| From "David Bailes" <
drbailes@...>
| Mon, 16 Jun 2008 20:33:22 +0100
| Subject: [Audacity-devel] EXPERIMENTAL_MODULES
> On 6/14/08, Gale Andrews <
gale@...> wrote:
> >> If there's no selected time-range, the left and right arrow move the
> >> cursor. If there is a selected time-range, the left and right arrow
> >> move to the start and end of the selected time-range respectively.
> >> (Similar to Microsoft Word)
> >
> > And similar to many other document editors too I see, thanks.

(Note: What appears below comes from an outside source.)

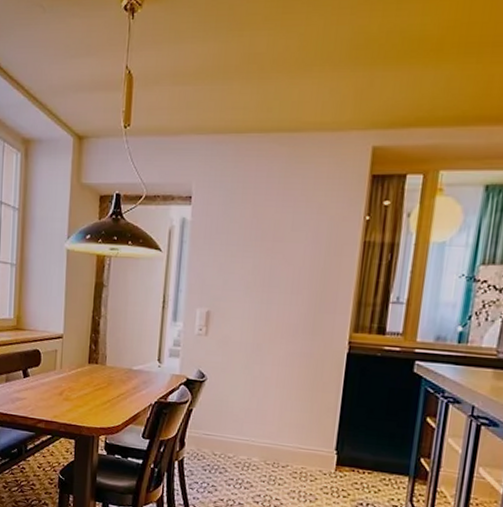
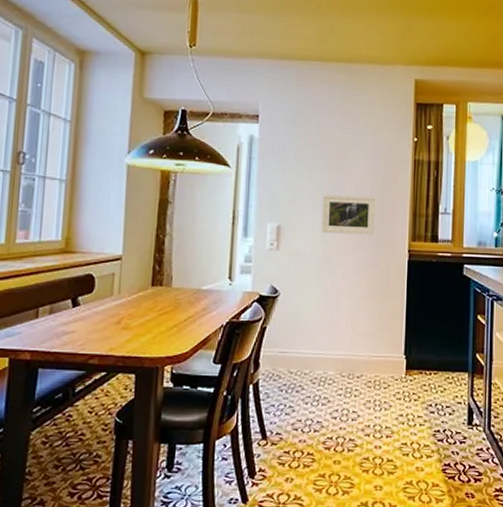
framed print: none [252,280,315,324] -> present [321,195,376,235]

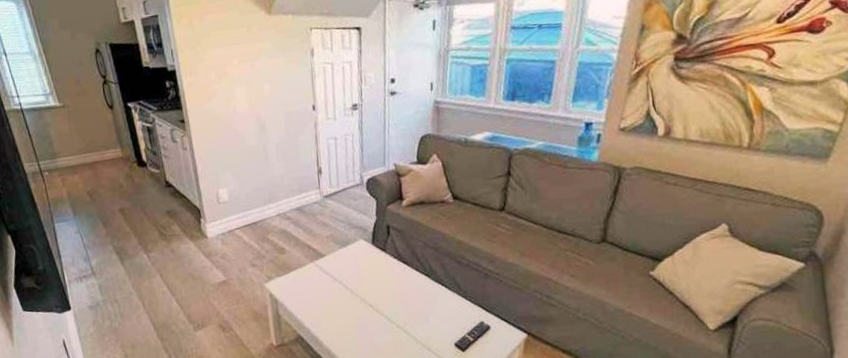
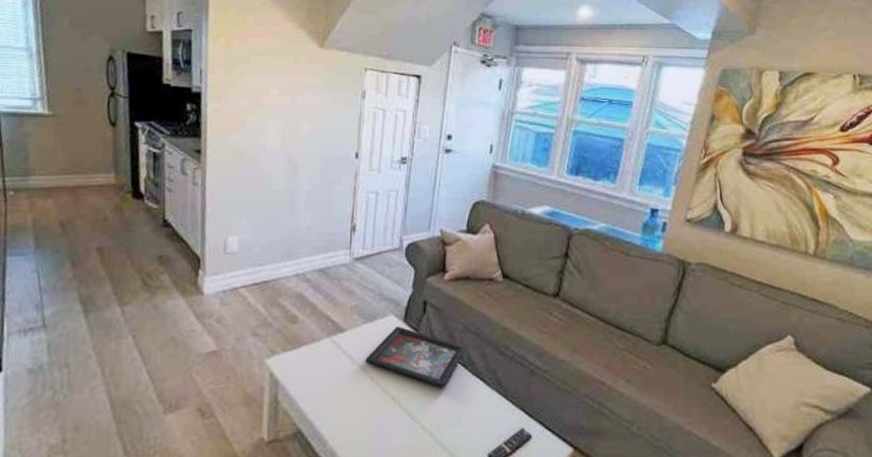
decorative tray: none [344,248,428,295] -> present [365,327,467,388]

> > Personally I just hardly ever use arrow with a selected region
> > because it destroys the selection. Sometimes you want that, but
> > more often I use the menu items, which allow you to keep the
> > selection region. So though I'd be happy to give those two
> > menu items a shortcut, I don't see that could be left/right arrow,
> > because that behaves differently.
>
> In Audacity 1.3.3, using either the menu items to move to the start or
> end of a selection
> or the left and right arrows has the same effect: the cursor is placed
> at either the start or end of the selection, and the selection is
> removed. This is how I think it was intended to work.

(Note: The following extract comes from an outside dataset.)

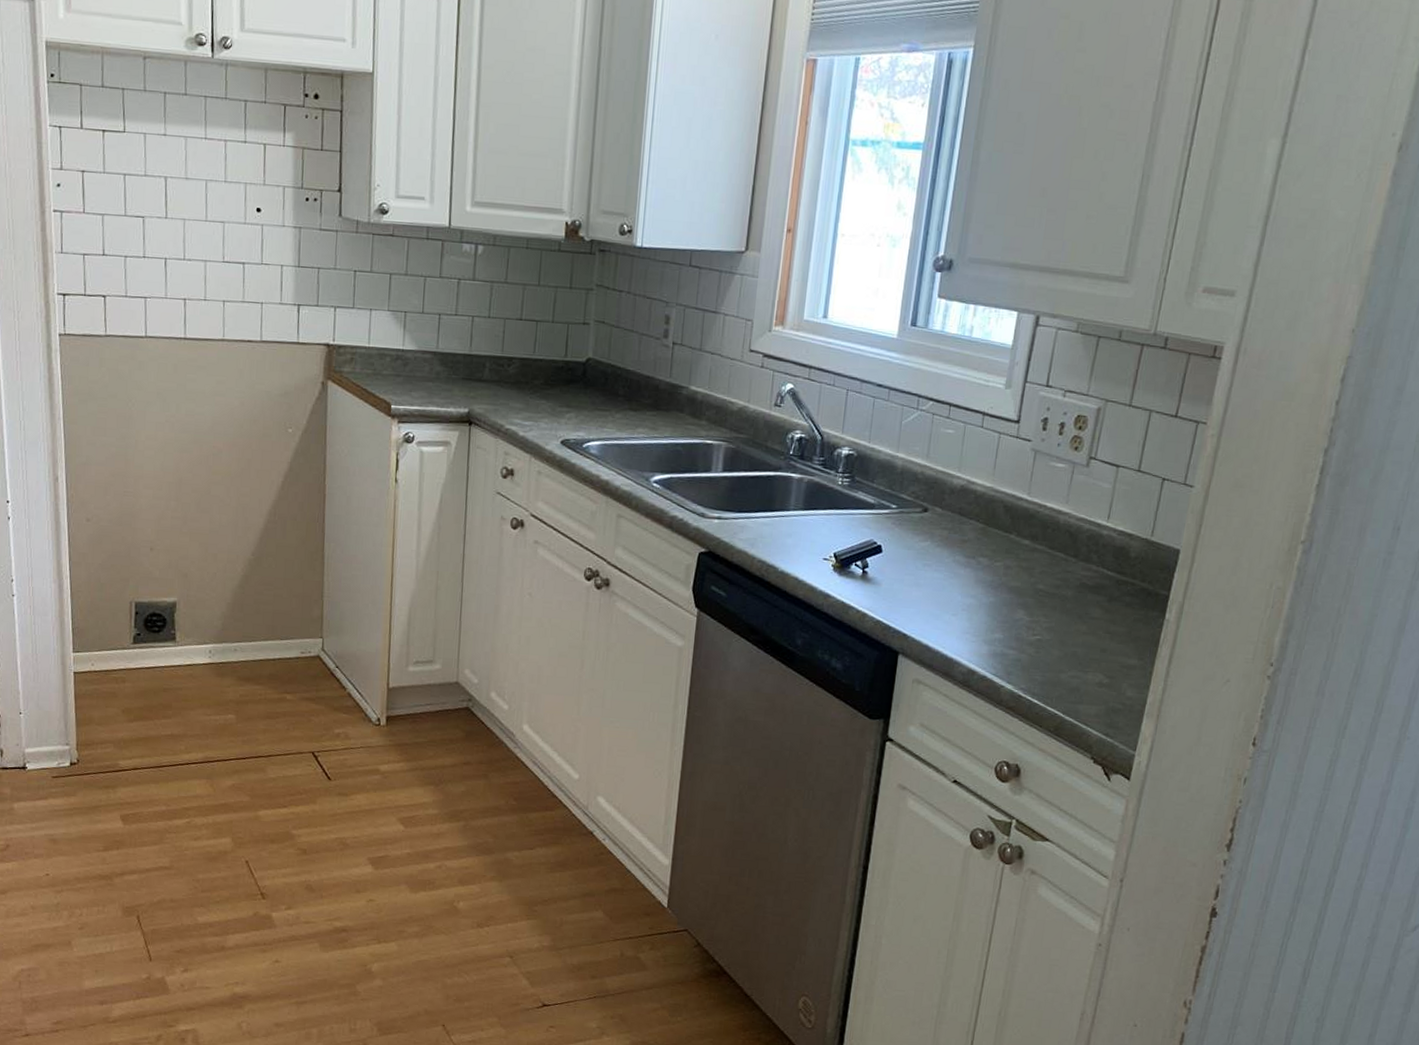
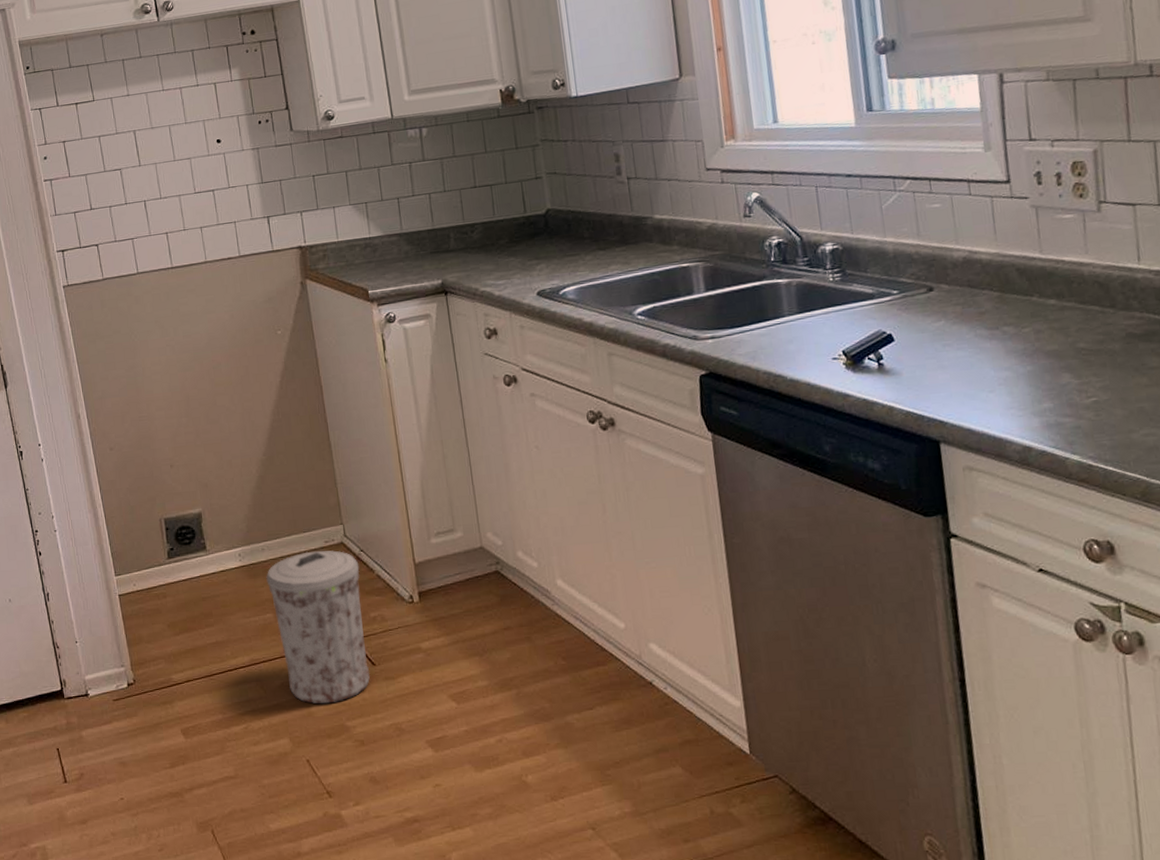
trash can: none [234,659,332,810] -> present [266,550,370,704]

> In Audacity 1.3.4 and later, the arrow keys still have the same
> effect. If you use one of the menu items, then nothing happens the
> first time, and then if you immediately repeat the menu item, then the
> selection is removed and the cursor is moved to the start or end of
> the track. I think this is a bug or it's now working as intended and
> I've lost the plot.
When you use the menu items the first time, the cursor is moved to
start or end of the selection, but you can't see the cursor until you
play the selection or use the arrow keys to move the cursor a little
way from where it is. I sometimes find this useful, but it's the
selection that's played, not from the cursor; and if you play, the
selection disappears on stop. As you say, running the menu item
a second time jumps to track start or end, so I think you're right,
it's a bug and needs to revert to 1.3.3 behaviour.
> >> This then implies CTRL + SHIFT + HOME
> >> > for "Select Track Start to Cursor" and CTRL + SHIFT + END for "Select
> >> > Cursor to Track End. CTRL + SHIFT when used for selections, contract
> >> > them, but this usage expands them. David?
> >> Two issues:
> >> - people are used to using home and end with their current meanings,
> >> there has to be a strong reason for changing them.
> >>- as pointed out by Gale, using ctrl+shift+home/end doesn't fit well
> >> with ctrl+shift+left/right arrow to contract a selected time-range.
> >
> > I think greater similarity to document usage plus Vaughan's mnemonic
> > reasoning could add up to a strong case for changing them. Is it
> > possible to use ALT + SHIFT + arrow for the contractions? That also
> > removes the objection that in this case CTRL is being used to do
> > something "smaller".
>
> I was under the impression that alt was being avoided because there
> isn't a mac equivalent? Though it would be useful to have about eight
> more modifier keys.
That had slipped my mind, I know the Mac Option key that does for ALT
won't work with menus - anyone confirm it can't be used as a shortcut
modifier either? If true, unfortunately we seem to have 18 instances of
ALT for shortcuts already.....
>
> A case could be made either to leave Home and End to move to time zero
> and end of all tracks, and then have Ctrl + Home and Ctrl + End to
> move to start and end of selected tracks - the overriding
> consideration being not to change the existing meanings of Home and
> End.
> Or to have Ctrl + Home and Ctrl + End to move to time zero and the end
> of all tracks, and have Home and End to move to the start and end of
> the selected tracks - the overriding consideration being to fit in
> with the convention that Ctrl implies a larger effect.
> In both cases one would just ignore the slight mismatch with
> ctrl+shift+left/right arrow contracting the selection.
>
> > And as a sighted user I've always wished that if I expand a selection
> > right, that left arrow would contract that same edge, then a modifier
> > would let me use left or right arrow to modify the opposite selection
> > edge. I can't say how many times I've instinctively tried to use
> > the opposite arrow key to contract the same edge. Anyone else
> > feel this, and would such a change be impossible for VI users?
>
> I don't think it would be a problem for VI users. It's probably easier
> for them to use the spin boxes in the Selection bar, because using the
> arrow keys they miss out on the visual feedback as to how much they're
> changing the selection. I found it initially confusing, but not a big issue.
Home/End for start/end of project confused me for a while when I first
used Audacity, so if Home/End changed to start/end of track, we could
count greater intuitiveness for new users as an offsetting benefit. I don't
think it unreasonable for the majority of users who will come to 1.4
from 1.2 that they should find some shortcuts different. If we make
that change, we can better fit the convention of CTRL implying a larger
effect. Even if we did not make that change, moving to SHIFT + left/right
arrow operates on left selection edge, CTRL + SHIFT + left/right works
on right edge might make less of a mismatch in that CTRL does not
exclusively contract. And for us two at least, it would have confused us
less when we started to use Audacity.